Stored items:
==========
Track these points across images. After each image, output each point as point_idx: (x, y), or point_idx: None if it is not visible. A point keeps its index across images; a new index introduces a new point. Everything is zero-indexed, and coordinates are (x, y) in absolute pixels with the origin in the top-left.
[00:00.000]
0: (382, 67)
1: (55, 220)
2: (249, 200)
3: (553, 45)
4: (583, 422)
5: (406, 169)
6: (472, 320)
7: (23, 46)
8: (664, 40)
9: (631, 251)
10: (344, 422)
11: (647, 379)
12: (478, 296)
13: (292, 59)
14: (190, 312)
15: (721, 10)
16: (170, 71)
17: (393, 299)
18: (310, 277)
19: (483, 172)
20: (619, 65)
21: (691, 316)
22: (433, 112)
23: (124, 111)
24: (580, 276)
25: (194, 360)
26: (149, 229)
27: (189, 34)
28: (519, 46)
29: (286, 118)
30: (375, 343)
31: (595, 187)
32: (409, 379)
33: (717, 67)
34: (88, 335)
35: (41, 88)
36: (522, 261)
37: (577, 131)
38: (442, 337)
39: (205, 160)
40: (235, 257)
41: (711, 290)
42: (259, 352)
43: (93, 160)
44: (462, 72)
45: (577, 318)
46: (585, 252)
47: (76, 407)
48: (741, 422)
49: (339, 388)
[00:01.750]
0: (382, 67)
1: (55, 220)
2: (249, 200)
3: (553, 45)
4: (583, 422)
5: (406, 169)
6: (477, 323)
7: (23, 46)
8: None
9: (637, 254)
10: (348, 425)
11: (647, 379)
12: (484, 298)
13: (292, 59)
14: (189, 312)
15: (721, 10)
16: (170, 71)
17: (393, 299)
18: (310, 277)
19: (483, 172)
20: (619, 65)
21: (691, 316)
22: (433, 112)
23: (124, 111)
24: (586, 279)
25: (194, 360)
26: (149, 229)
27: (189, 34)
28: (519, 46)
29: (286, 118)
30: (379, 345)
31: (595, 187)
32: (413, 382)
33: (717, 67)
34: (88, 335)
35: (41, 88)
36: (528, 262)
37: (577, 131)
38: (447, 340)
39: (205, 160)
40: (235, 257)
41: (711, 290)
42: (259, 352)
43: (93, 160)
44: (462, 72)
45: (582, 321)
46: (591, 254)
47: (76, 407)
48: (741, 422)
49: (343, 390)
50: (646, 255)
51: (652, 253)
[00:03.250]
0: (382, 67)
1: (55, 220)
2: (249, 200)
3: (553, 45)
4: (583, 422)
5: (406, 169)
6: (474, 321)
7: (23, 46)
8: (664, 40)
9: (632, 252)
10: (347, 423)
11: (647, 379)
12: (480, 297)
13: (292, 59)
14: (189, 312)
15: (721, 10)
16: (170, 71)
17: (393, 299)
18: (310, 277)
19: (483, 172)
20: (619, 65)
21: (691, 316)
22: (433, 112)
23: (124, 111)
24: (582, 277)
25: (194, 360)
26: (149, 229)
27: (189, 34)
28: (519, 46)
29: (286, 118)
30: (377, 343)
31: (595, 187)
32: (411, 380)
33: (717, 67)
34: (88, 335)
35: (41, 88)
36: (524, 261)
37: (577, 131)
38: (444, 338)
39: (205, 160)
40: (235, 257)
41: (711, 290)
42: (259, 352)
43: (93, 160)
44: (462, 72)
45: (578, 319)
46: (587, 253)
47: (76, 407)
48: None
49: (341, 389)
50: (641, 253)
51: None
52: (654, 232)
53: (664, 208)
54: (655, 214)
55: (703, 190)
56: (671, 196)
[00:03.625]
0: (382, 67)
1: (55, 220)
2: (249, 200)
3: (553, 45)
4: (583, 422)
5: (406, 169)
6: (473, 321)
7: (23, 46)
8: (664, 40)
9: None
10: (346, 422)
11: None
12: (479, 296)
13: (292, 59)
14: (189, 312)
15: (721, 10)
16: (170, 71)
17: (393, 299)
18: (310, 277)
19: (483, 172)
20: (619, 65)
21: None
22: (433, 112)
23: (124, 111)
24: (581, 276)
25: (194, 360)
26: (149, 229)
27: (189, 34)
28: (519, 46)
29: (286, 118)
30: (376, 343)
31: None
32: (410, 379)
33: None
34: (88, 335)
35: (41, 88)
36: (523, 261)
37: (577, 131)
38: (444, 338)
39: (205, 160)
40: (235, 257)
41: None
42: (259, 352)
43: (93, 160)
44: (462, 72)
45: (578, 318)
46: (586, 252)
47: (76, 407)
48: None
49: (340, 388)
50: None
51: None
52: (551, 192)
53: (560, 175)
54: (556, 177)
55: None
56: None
==========
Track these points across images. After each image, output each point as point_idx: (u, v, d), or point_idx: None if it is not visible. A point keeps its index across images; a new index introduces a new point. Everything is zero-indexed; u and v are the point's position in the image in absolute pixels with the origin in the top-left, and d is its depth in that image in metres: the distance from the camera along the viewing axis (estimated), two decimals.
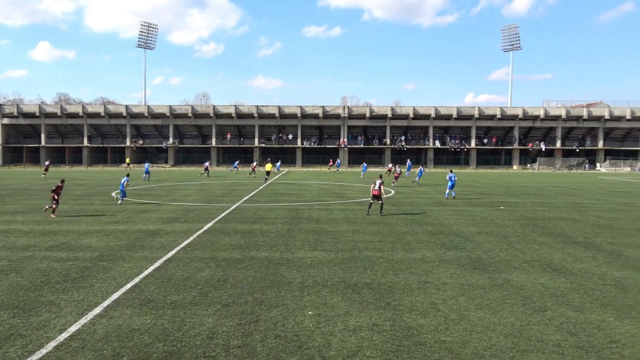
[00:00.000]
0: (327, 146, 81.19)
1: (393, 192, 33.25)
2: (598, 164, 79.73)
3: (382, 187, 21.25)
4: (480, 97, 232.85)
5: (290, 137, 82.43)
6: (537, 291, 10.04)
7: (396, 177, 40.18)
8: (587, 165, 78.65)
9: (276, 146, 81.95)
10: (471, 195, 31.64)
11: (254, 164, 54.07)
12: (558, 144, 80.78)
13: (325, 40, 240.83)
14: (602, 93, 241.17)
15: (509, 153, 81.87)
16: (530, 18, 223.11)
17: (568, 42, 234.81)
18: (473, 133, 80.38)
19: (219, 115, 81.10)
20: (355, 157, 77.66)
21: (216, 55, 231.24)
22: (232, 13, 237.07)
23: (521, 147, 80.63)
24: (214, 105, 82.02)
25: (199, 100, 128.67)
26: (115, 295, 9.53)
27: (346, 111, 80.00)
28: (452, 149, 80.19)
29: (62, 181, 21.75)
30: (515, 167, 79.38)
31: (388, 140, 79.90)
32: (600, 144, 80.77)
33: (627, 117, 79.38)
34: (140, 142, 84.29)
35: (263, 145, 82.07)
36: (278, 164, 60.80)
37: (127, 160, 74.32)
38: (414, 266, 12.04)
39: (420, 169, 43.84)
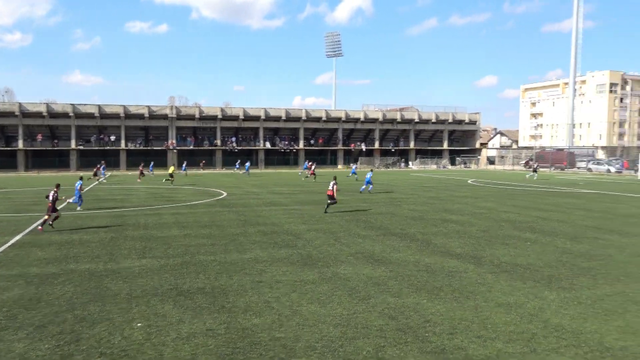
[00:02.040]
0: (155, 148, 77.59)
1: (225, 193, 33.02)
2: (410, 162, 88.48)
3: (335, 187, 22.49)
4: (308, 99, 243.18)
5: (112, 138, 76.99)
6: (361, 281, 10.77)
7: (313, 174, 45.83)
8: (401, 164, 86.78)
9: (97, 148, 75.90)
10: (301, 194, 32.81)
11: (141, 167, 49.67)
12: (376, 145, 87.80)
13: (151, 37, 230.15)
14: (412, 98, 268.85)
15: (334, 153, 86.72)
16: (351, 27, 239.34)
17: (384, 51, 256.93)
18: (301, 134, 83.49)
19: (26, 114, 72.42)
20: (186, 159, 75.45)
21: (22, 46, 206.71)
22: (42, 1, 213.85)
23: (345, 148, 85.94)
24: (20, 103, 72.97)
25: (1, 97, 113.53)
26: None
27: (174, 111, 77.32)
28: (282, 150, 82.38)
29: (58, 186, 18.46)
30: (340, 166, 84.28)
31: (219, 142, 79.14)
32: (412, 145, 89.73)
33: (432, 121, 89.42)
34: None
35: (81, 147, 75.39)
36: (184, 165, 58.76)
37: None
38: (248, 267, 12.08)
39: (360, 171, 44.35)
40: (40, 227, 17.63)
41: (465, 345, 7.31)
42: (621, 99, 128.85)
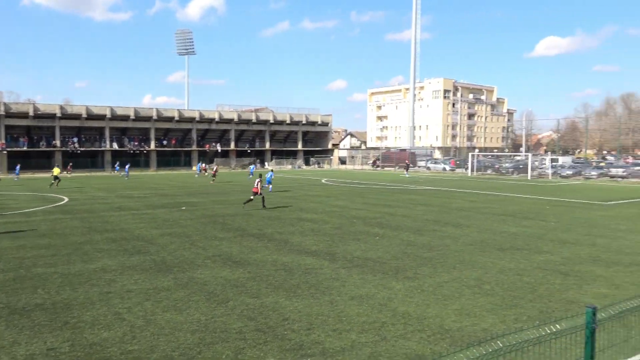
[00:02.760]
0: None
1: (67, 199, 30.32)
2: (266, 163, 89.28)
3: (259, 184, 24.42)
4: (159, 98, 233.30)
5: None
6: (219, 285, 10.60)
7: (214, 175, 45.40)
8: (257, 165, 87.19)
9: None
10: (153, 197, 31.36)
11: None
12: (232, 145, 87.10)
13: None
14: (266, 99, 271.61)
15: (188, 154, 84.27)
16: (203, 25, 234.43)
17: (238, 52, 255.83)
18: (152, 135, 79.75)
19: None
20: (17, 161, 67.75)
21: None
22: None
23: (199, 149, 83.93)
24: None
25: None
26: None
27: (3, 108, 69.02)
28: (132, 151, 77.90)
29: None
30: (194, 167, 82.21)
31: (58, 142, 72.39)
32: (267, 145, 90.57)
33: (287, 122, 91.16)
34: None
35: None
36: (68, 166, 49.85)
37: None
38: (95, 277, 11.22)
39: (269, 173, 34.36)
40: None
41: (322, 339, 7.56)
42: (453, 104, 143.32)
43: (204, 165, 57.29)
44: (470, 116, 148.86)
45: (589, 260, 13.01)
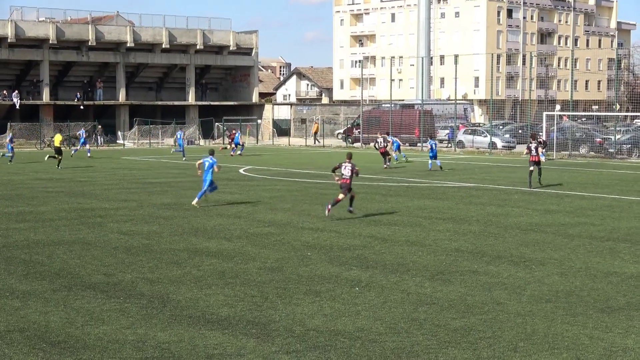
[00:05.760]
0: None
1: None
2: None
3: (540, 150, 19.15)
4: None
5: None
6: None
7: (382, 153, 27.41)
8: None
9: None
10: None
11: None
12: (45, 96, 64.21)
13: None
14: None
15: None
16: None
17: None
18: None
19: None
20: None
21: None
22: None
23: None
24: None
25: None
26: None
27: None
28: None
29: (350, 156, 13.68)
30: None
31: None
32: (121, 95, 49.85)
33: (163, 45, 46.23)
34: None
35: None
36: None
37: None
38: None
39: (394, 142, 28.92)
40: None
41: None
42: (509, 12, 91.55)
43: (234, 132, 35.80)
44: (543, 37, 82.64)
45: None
==========
[TASK INSTRUCTIONS] In the entries above, find the line with "28: (452, 149, 80.19)" and the line with "39: (420, 169, 43.84)", then restate word for word both of them and every line between, with nothing more.

[EXERCISE RESPONSE]
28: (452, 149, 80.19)
29: (62, 181, 21.75)
30: (515, 167, 79.38)
31: (388, 140, 79.90)
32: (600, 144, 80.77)
33: (627, 117, 79.38)
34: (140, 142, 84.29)
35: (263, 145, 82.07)
36: (278, 164, 60.80)
37: (127, 160, 74.32)
38: (414, 266, 12.04)
39: (420, 169, 43.84)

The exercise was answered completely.